INSTRUCTIONS TO FOLLOW:
Return the records exactly as they stand, and keep the pictures out of the copy.
*** LISTED ENTRIES
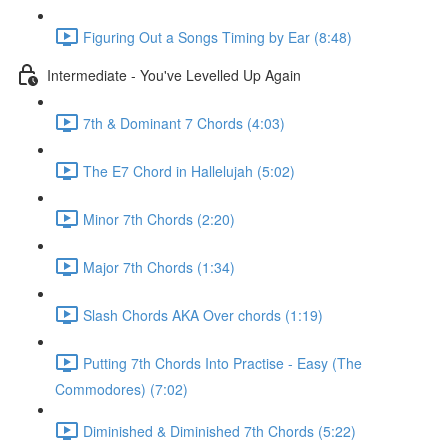
Figuring Out a Songs Timing by Ear (8:48)
Intermediate - You've Levelled Up Again
7th & Dominant 7 Chords (4:03)
The E7 Chord in Hallelujah (5:02)
Minor 7th Chords (2:20)
Major 7th Chords (1:34)
Slash Chords AKA Over chords (1:19)
Putting 7th Chords Into Practise - Easy (The
Commodores) (7:02)
Diminished & Diminished 7th Chords (5:22)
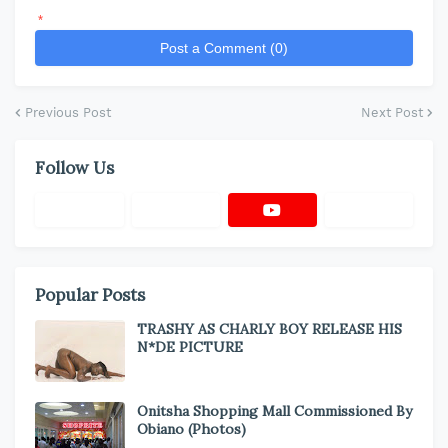
*
Post a Comment (0)
Previous Post
Next Post
Follow Us
Popular Posts
TRASHY AS CHARLY BOY RELEASE HIS
N*DE PICTURE
Onitsha Shopping Mall Commissioned By
Obiano (Photos)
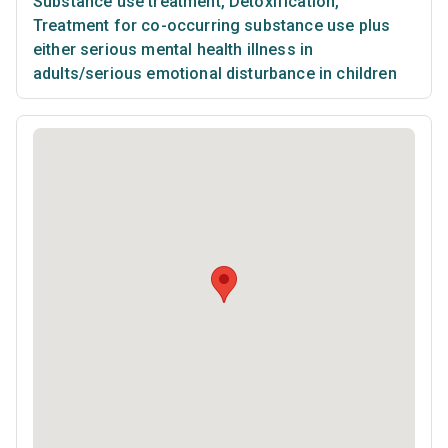
Substance use treatment
,
Detoxification
,
Treatment for co-occurring substance use plus
either serious mental health illness in
adults/serious emotional disturbance in children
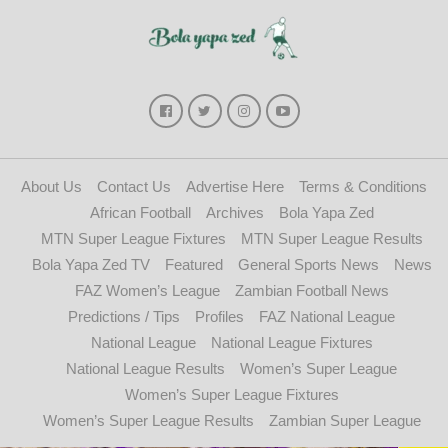
About Us
Contact Us
Advertise Here
Terms & Conditions
African Football
Archives
Bola Yapa Zed
MTN Super League Fixtures
MTN Super League Results
Bola Yapa Zed TV
Featured
General Sports News
News
FAZ Women’s League
Zambian Football News
Predictions / Tips
Profiles
FAZ National League
National League
National League Fixtures
National League Results
Women’s Super League
Women’s Super League Fixtures
Women’s Super League Results
Zambian Super League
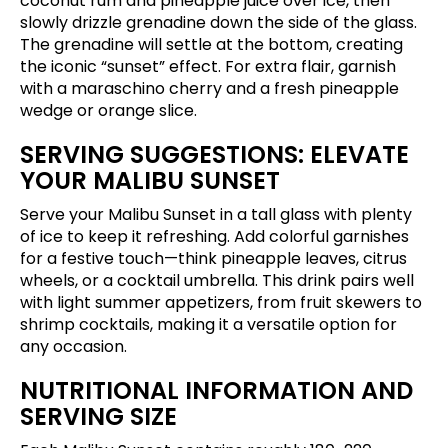
coconut rum and pineapple juice over ice, then
slowly drizzle grenadine down the side of the glass.
The grenadine will settle at the bottom, creating
the iconic “sunset” effect. For extra flair, garnish
with a maraschino cherry and a fresh pineapple
wedge or orange slice.
SERVING SUGGESTIONS: ELEVATE
YOUR MALIBU SUNSET
Serve your Malibu Sunset in a tall glass with plenty
of ice to keep it refreshing. Add colorful garnishes
for a festive touch—think pineapple leaves, citrus
wheels, or a cocktail umbrella. This drink pairs well
with light summer appetizers, from fruit skewers to
shrimp cocktails, making it a versatile option for
any occasion.
NUTRITIONAL INFORMATION AND
SERVING SIZE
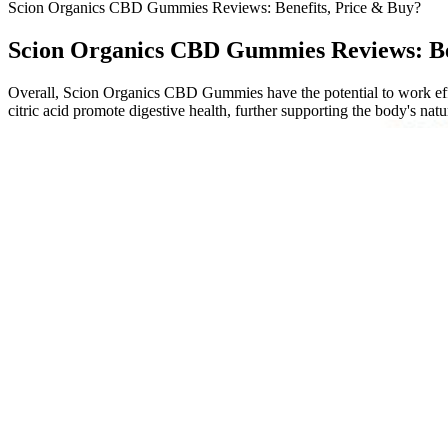
Scion Organics CBD Gummies Reviews: Benefits, Price & Buy?
Scion Organics CBD Gummies Reviews: Be
Overall, Scion Organics CBD Gummies have the potential to work effec
citric acid promote digestive health, further supporting the body's natu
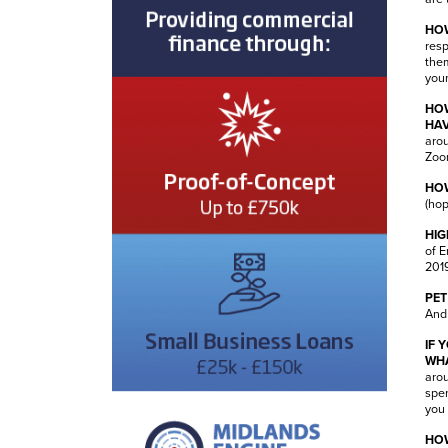
HOW
resp
them
youn
HOW
HAV
arou
Zoo
HOW
(hop
HIG
of E
2019
PET
And 
IF 
WHA
arou
spen
you 
HOW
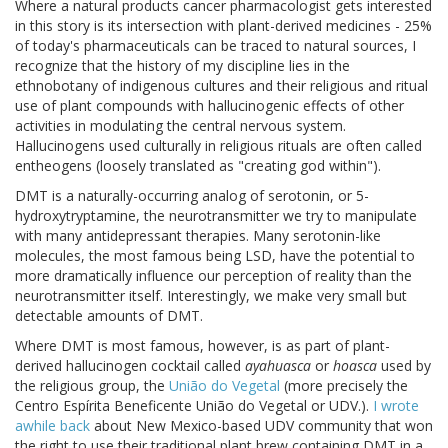
Where a natural products cancer pharmacologist gets interested
in this story is its intersection with plant-derived medicines - 25%
of today's pharmaceuticals can be traced to natural sources, I
recognize that the history of my discipline lies in the
ethnobotany of indigenous cultures and their religious and ritual
use of plant compounds with hallucinogenic effects of other
activities in modulating the central nervous system.
Hallucinogens used culturally in religious rituals are often called
entheogens (loosely translated as "creating god within").
DMT is a naturally-occurring analog of serotonin, or 5-
hydroxytryptamine, the neurotransmitter we try to manipulate
with many antidepressant therapies. Many serotonin-like
molecules, the most famous being LSD, have the potential to
more dramatically influence our perception of reality than the
neurotransmitter itself. Interestingly, we make very small but
detectable amounts of DMT.
Where DMT is most famous, however, is as part of plant-
derived hallucinogen cocktail called
ayahuasca
or
hoasca
used by
the religious group, the
União do Vegetal
(more precisely the
Centro Espírita Beneficente União do Vegetal or UDV.).
I wrote
awhile back
about New Mexico-based UDV community that won
the right to use their traditional plant brew containing DMT in a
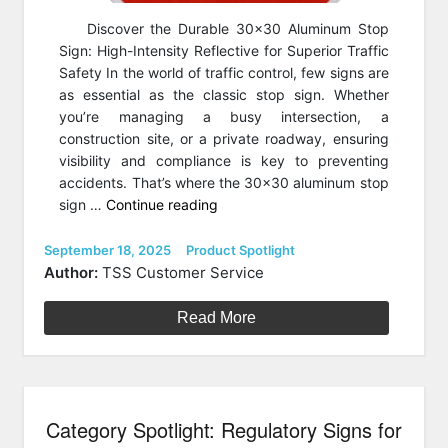
Discover the Durable 30×30 Aluminum Stop
Sign: High-Intensity Reflective for Superior Traffic
Safety In the world of traffic control, few signs are
as essential as the classic stop sign. Whether
you’re managing a busy intersection, a
construction site, or a private roadway, ensuring
visibility and compliance is key to preventing
accidents. That’s where the 30×30 aluminum stop
“Product
sign …
Continue reading
Spotlight:
Stop
Posted
Categories
September 18, 2025
Product Spotlight
on
Sign
Author:
TSS Customer Service
30″
by
Read More
30″
in
.08
Aluminum”
Category Spotlight: Regulatory Signs for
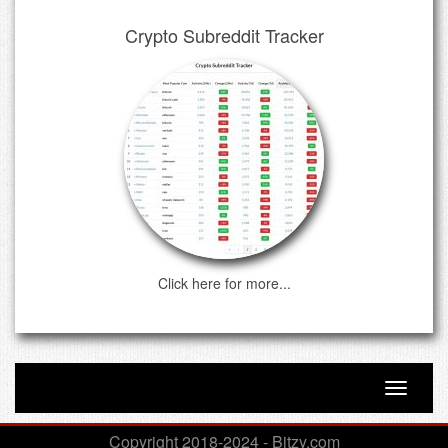
Crypto Subreddit Tracker
Click here for more...
Toggle n
Copyright 2018-2024 - Bitzy.com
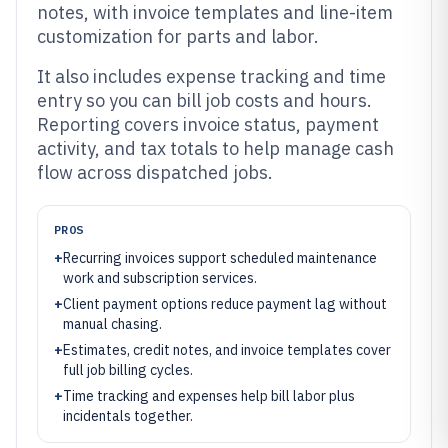
notes, with invoice templates and line-item
customization for parts and labor.
It also includes expense tracking and time
entry so you can bill job costs and hours.
Reporting covers invoice status, payment
activity, and tax totals to help manage cash
flow across dispatched jobs.
PROS
+
Recurring invoices support scheduled maintenance
work and subscription services.
+
Client payment options reduce payment lag without
manual chasing.
+
Estimates, credit notes, and invoice templates cover
full job billing cycles.
+
Time tracking and expenses help bill labor plus
incidentals together.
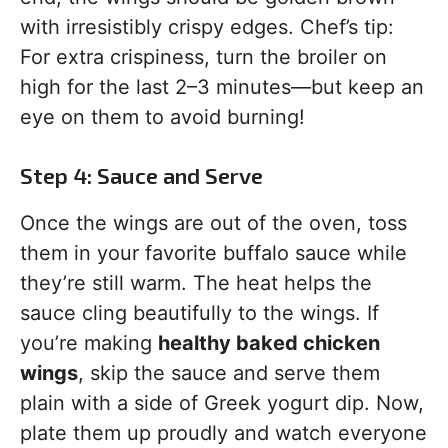
with irresistibly crispy edges. Chef’s tip:
For extra crispiness, turn the broiler on
high for the last 2–3 minutes—but keep an
eye on them to avoid burning!
Step 4: Sauce and Serve
Once the wings are out of the oven, toss
them in your favorite buffalo sauce while
they’re still warm. The heat helps the
sauce cling beautifully to the wings. If
you’re making
healthy baked chicken
wings
, skip the sauce and serve them
plain with a side of Greek yogurt dip. Now,
plate them up proudly and watch everyone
******
ANSWER TO THIS EXERCISE:
Figuring Out a Songs Timing by Ear (8:48)
Intermediate - You've Levelled Up Again
7th & Dominant 7 Chords (4:03)
The E7 Chord in Hallelujah (5:02)
Minor 7th Chords (2:20)
Major 7th Chords (1:34)
Slash Chords AKA Over chords (1:19)
Putting 7th Chords Into Practise - Easy (The
Commodores) (7:02)
Diminished & Diminished 7th Chords (5:22)
*
Post a Comment (0)
Previous Post
Next Post
Follow Us
Popular Posts
TRASHY AS CHARLY BOY RELEASE HIS
N*DE PICTURE
Onitsha Shopping Mall Commissioned By
Obiano (Photos)
Substance use treatment
,
Detoxification
,
Treatment for co-occurring substance use plus
either serious mental health illness in
adults/serious emotional disturbance in children
About Us
Contact Us
Advertise Here
Terms & Conditions
African Football
Archives
Bola Yapa Zed
MTN Super League Fixtures
MTN Super League Results
Bola Yapa Zed TV
Featured
General Sports News
News
FAZ Women’s League
Zambian Football News
Predictions / Tips
Profiles
FAZ National League
National League
National League Fixtures
National League Results
Women’s Super League
Women’s Super League Fixtures
Women’s Super League Results
Zambian Super League
coconut rum and pineapple juice over ice, then
slowly drizzle grenadine down the side of the glass.
The grenadine will settle at the bottom, creating
the iconic “sunset” effect. For extra flair, garnish
with a maraschino cherry and a fresh pineapple
wedge or orange slice.
SERVING SUGGESTIONS: ELEVATE
YOUR MALIBU SUNSET
Serve your Malibu Sunset in a tall glass with plenty
of ice to keep it refreshing. Add colorful garnishes
for a festive touch—think pineapple leaves, citrus
wheels, or a cocktail umbrella. This drink pairs well
with light summer appetizers, from fruit skewers to
shrimp cocktails, making it a versatile option for
any occasion.
NUTRITIONAL INFORMATION AND
SERVING SIZE
Scion Organics CBD Gummies Reviews: Benefits, Price & Buy?
Scion Organics CBD Gummies Reviews: Be
Overall, Scion Organics CBD Gummies have the potential to work effec
citric acid promote digestive health, further supporting the body's natu
HOW
resp
them
youn
HOW
HAV
arou
Zoo
HOW
(hop
HIG
of E
2019
PET
And 
IF 
WHA
arou
spen
you 
HOW
Where a natural products cancer pharmacologist gets interested
in this story is its intersection with plant-derived medicines - 25%
of today's pharmaceuticals can be traced to natural sources, I
recognize that the history of my discipline lies in the
ethnobotany of indigenous cultures and their religious and ritual
use of plant compounds with hallucinogenic effects of other
activities in modulating the central nervous system.
Hallucinogens used culturally in religious rituals are often called
entheogens (loosely translated as "creating god within").
DMT is a naturally-occurring analog of serotonin, or 5-
hydroxytryptamine, the neurotransmitter we try to manipulate
with many antidepressant therapies. Many serotonin-like
molecules, the most famous being LSD, have the potential to
more dramatically influence our perception of reality than the
neurotransmitter itself. Interestingly, we make very small but
detectable amounts of DMT.
Where DMT is most famous, however, is as part of plant-
derived hallucinogen cocktail called
ayahuasca
or
hoasca
used by
the religious group, the
União do Vegetal
(more precisely the
Centro Espírita Beneficente União do Vegetal or UDV.).
I wrote
awhile back
about New Mexico-based UDV community that won
the right to use their traditional plant brew containing DMT in a
Discover the Durable 30×30 Aluminum Stop
Sign: High-Intensity Reflective for Superior Traffic
Safety In the world of traffic control, few signs are
as essential as the classic stop sign. Whether
you’re managing a busy intersection, a
construction site, or a private roadway, ensuring
visibility and compliance is key to preventing
accidents. That’s where the 30×30 aluminum stop
“Product
sign …
Continue reading
Spotlight:
Stop
Posted
Categories
September 18, 2025
Product Spotlight
on
Sign
Author:
TSS Customer Service
30″
by
Read More
30″
in
.08
Aluminum”
Category Spotlight: Regulatory Signs for
Crypto Subreddit Tracker
Click here for more...
Toggle n
Copyright 2018-2024 - Bitzy.com
notes, with invoice templates and line-item
customization for parts and labor.
It also includes expense tracking and time
entry so you can bill job costs and hours.
Reporting covers invoice status, payment
activity, and tax totals to help manage cash
flow across dispatched jobs.
PROS
+
Recurring invoices support scheduled maintenance
work and subscription services.
+
Client payment options reduce payment lag without
manual chasing.
+
Estimates, credit notes, and invoice templates cover
full job billing cycles.
+
Time tracking and expenses help bill labor plus
incidentals together.
with irresistibly crispy edges. Chef’s tip:
For extra crispiness, turn the broiler on
high for the last 2–3 minutes—but keep an
eye on them to avoid burning!
Step 4: Sauce and Serve
Once the wings are out of the oven, toss
them in your favorite buffalo sauce while
they’re still warm. The heat helps the
sauce cling beautifully to the wings. If
you’re making
healthy baked chicken
wings
, skip the sauce and serve them
plain with a side of Greek yogurt dip. Now,
plate them up proudly and watch everyone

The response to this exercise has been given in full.